第10話 センユウトグランティ

悪魔が生んだのか、悪魔が生まれたのか。

どちらにせよ人間の作った人工知能というものは、しょせん人間でしかなかった。

最初は絵や画像を生成するかわいらしいものだった。

しかし人工知能というのは切っても切り離せないほど、兵器とかかわりがあった。

そもそもコンピューターとは、兵器から派生したものだ。

最初は弾道を計算して、確実に砲弾を敵に命中させるために作られた。

人間は、やはりというべきか、人工知能に武器を持たせた。―「世界人口より人殺し道具が多い理由」


「グランティってなにたべるのー?」

「殺されかけた相手によくそんな仲良くできるな」

「しょうがないもん!せんじょーとか私たちにわからないし」

グーニは寛大すぎる。

「私は機械です。強いて言えば、燃料と弾薬を食べる、と言えましょうか?」

「あれがおいしいの?」

「グーニ、機械なりのジョークだよ」


戦場とは生きているか分からなくなる、そんなめちゃくちゃな場所だったらしい。

僕たちの体など簡単に粉々にできるへいきがあちこちに飛び交い、絶え間ない爆音と『なにかが』燃える臭いで、最初は吐き気を催したらしい。

「…機械に消化器官が存在するのか?」

「これはあくまでも『戦友』から聞いた話です。」


無人で良かった戦場を、人間は欲を出しすぎたのか、文明のをするかのようにどんどん壊していくうち、再び戦場には人間が立ったらしい。

「…人間がほとんど関与せずに誰も死なない戦争って、それは意味があるのか?」

「恐らく他の競いごとでも代用できました。」

「…」


「戦争の歴史と政治や経済の歴史を合わせて読むと、誰もがように感じました。」

「けい…ざい…?」

「貨幣による物流システムに関するものを指す言葉です。」

「…良くわからないけど続けて。」


「誰もが戦争などしたくなかった。誰もがそれをわかっていた。そして一時期は戦争をするだけ不利に損になっていく、そんな均衡が生まれた時代もありました。しかしその中でも、一つの大国が元領土の国の奪還を目指し、特別軍事作戦とは名ばかりの戦争を起こしていました。」


「人間様は道具と価値観が変化するのみで、やっている事自体は500万年前から変わっていません。欲のまま起こされる殺戮と略奪と簒奪さんだつ。」

「どーいうことー?」

「そうだな…人間は生まれ持って喧嘩をする生物ってことかな」


グランティは真ん中についている長い棒に捕まったグーニを上下させながら更に話を続けた。

「私には元々名前などありませんでした。グランティとは、私の自動生成音声『女性1』を聞いた時、『戦友』が名付けてくれた名前です。」

「戦友?」

「私の数少ない██で※」


グランティの声はそこだけ乱れた高い音に変わった。

「すみません、記憶装置を破棄デタッチした際に、この言葉のデータも一緒に破棄してしまったようです。」

「いえーい!!」

棒に振り回されているグーニはもう話などお構いなしに遊んでいた。

室内なので壁にぶつからないか心配だ。

「もっとも、私の記憶領域は1MBなので覚えていられるか怪しいですね」

「1めが…単位のことか?僕たちはそういうのを調べずに来たからあんまりわからないんだ」

「MBとは、データの大きさを指す単位です。大体673年前のコンピューターであれば、まともに動かすことができないぐらいです。」


679年と言われても僕たちの日々からすれば途方もない数字なわけで、想像が全くつかなかった。

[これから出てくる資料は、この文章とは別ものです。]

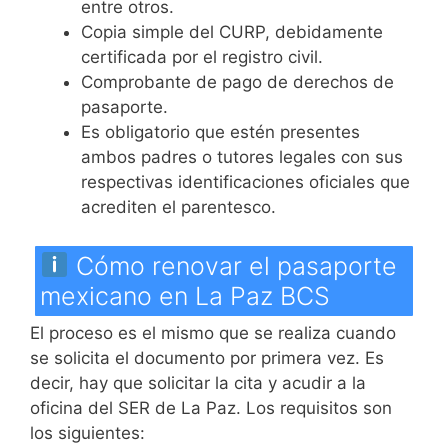
entre otros.
Copia simple del CURP, debidamente
certificada por el registro civil.
Comprobante de pago de derechos de
pasaporte.
Es obligatorio que estén presentes
ambos padres o tutores legales con sus
respectivas identificaciones oficiales que
acrediten el parentesco.
Cómo renovar el pasaporte
mexicano en La Paz BCS
El proceso es el mismo que se realiza cuando
se solicita el documento por primera vez. Es
decir, hay que solicitar la cita y acudir a la
oficina del SER de La Paz. Los requisitos son
los siguientes:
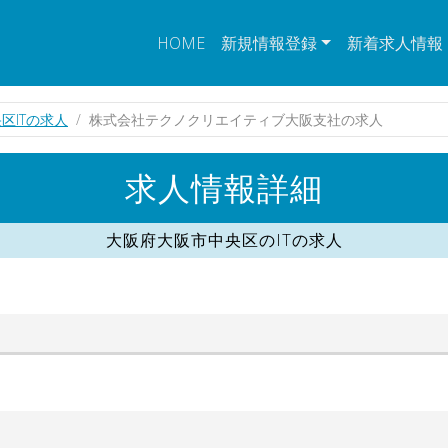
HOME
新規情報登録
新着求人情報
区ITの求人
株式会社テクノクリエイティブ大阪支社の求人
求人情報詳細
大阪府大阪市中央区のITの求人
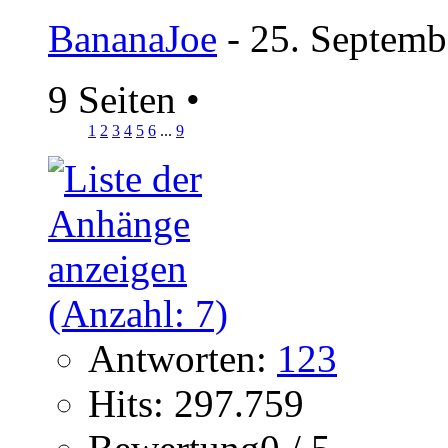
BananaJoe
- 25. Septemb
9 Seiten
•
1
2
3
4
5
6
...
9
Antworten:
123
Hits: 297.759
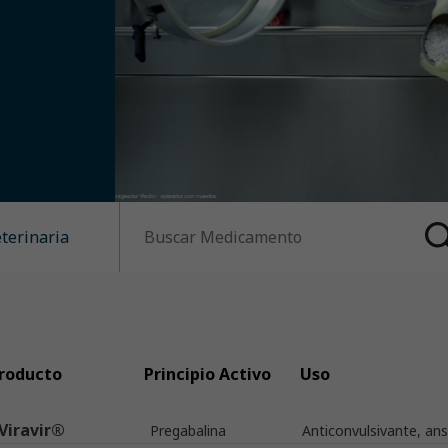
eterinaria
roducto
Principio Activo
Uso
Viravir®
Pregabalina
Anticonvulsivante, ansi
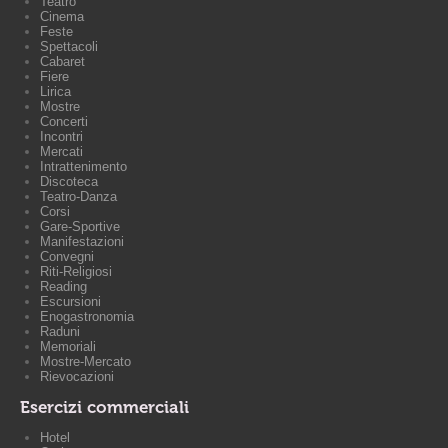
Teatro
Cinema
Feste
Spettacoli
Cabaret
Fiere
Lirica
Mostre
Concerti
Incontri
Mercati
Intrattenimento
Discoteca
Teatro-Danza
Corsi
Gare-Sportive
Manifestazioni
Convegni
Riti-Religiosi
Reading
Escursioni
Enogastronomia
Raduni
Memoriali
Mostre-Mercato
Rievocazioni
Esercizi commerciali
Hotel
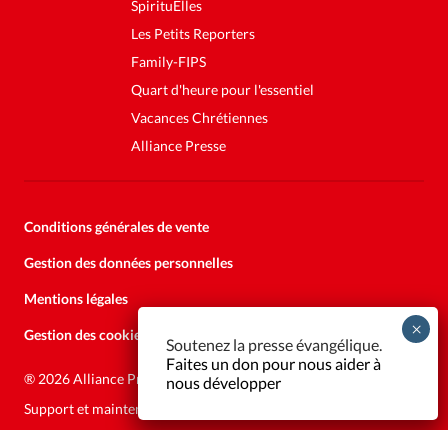
SpirituElles
Les Petits Reporters
Family-FIPS
Quart d'heure pour l'essentiel
Vacances Chrétiennes
Alliance Presse
Conditions générales de vente
Gestion des données personnelles
Mentions légales
Gestion des cookies
Soutenez la presse évangélique.
Faites un don pour nous aider à
®
2026 Alliance Presse
nous développer
Support et maintenance:
Solutions Kläy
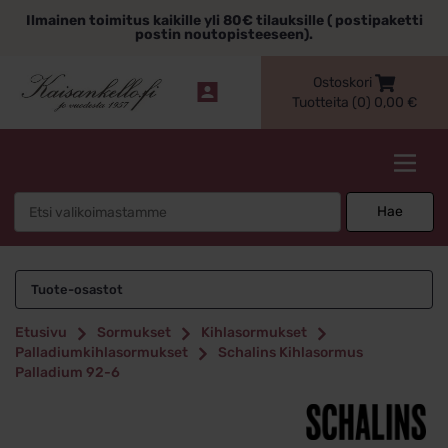
Siirry
Ilmainen toimitus kaikille yli 80€ tilauksille ( postipaketti
sisältöön
postin noutopisteeseen).
Ostoskori
Tuotteita (0)
0,00
€
Kaisankello.fi
Search
Hae
for:
Tuote-osastot
Etusivu
Sormukset
Kihlasormukset
Palladiumkihlasormukset
Schalins Kihlasormus
Palladium 92-6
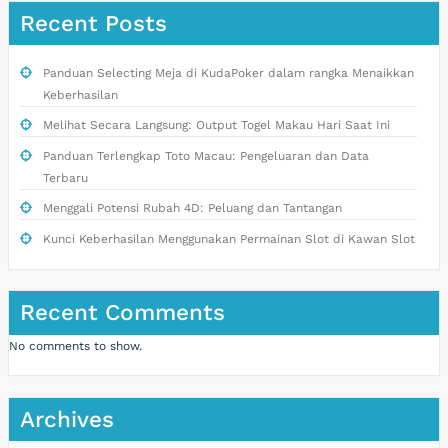
Recent Posts
Panduan Selecting Meja di KudaPoker dalam rangka Menaikkan
Keberhasilan
Melihat Secara Langsung: Output Togel Makau Hari Saat Ini
Panduan Terlengkap Toto Macau: Pengeluaran dan Data
Terbaru
Menggali Potensi Rubah 4D: Peluang dan Tantangan
Kunci Keberhasilan Menggunakan Permainan Slot di Kawan Slot
Recent Comments
No comments to show.
Archives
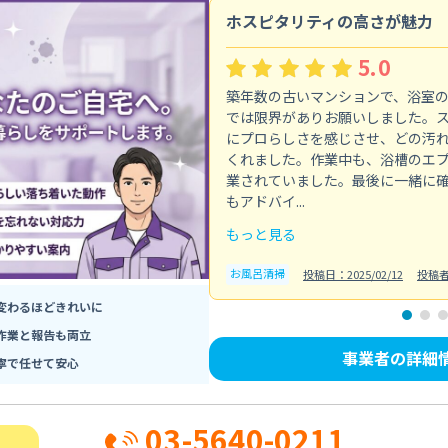
ホスピタリティの高さが魅力
5.0
築年数の古いマンションで、浴室
では限界がありお願いしました。
にプロらしさを感じさせ、どの汚
くれました。作業中も、浴槽のエ
業されていました。最後に一緒に
もアドバイ...
もっと見る
お風呂清掃
投稿日：2025/02/12
投稿
変わるほどきれいに
作業と報告も両立
事業者の詳細
寧で任せて安心
03-5640-0211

ただ、それだけ進化と発展をしてきたのに最後に生まれた僕たちは当然の技術だったはずのものに驚きと感銘を受けている。そのことに違和感を覚えた。

これじゃまるで僕たちは最初の人間だ。


「さっきのやつとか撃てるのか?」

「120mm電磁加速砲レールガンは砲弾、電力不足で40mm機関砲も弾切れです。対戦車ミサイルは残弾ありますが、ブースターが破損している上誘導装置が破損しています。」

「戦えない戦う道具か…」

「グランティはどうぐじゃないよ!」

「しかし、用途という面で見ればとても『愛玩的な存在』とは言い難いでしょう」

「もうたたかわないんでしょ?」

「…そうですね。グーニさんの柔軟な感性は羨ましい限りです」

「僕も時々そう思うよ」


褒めすぎて照れたのか、グーニはまじか!と言っただけだった。

道路に差し込む日はもう色を変えて、地平線に沈もうとしていた。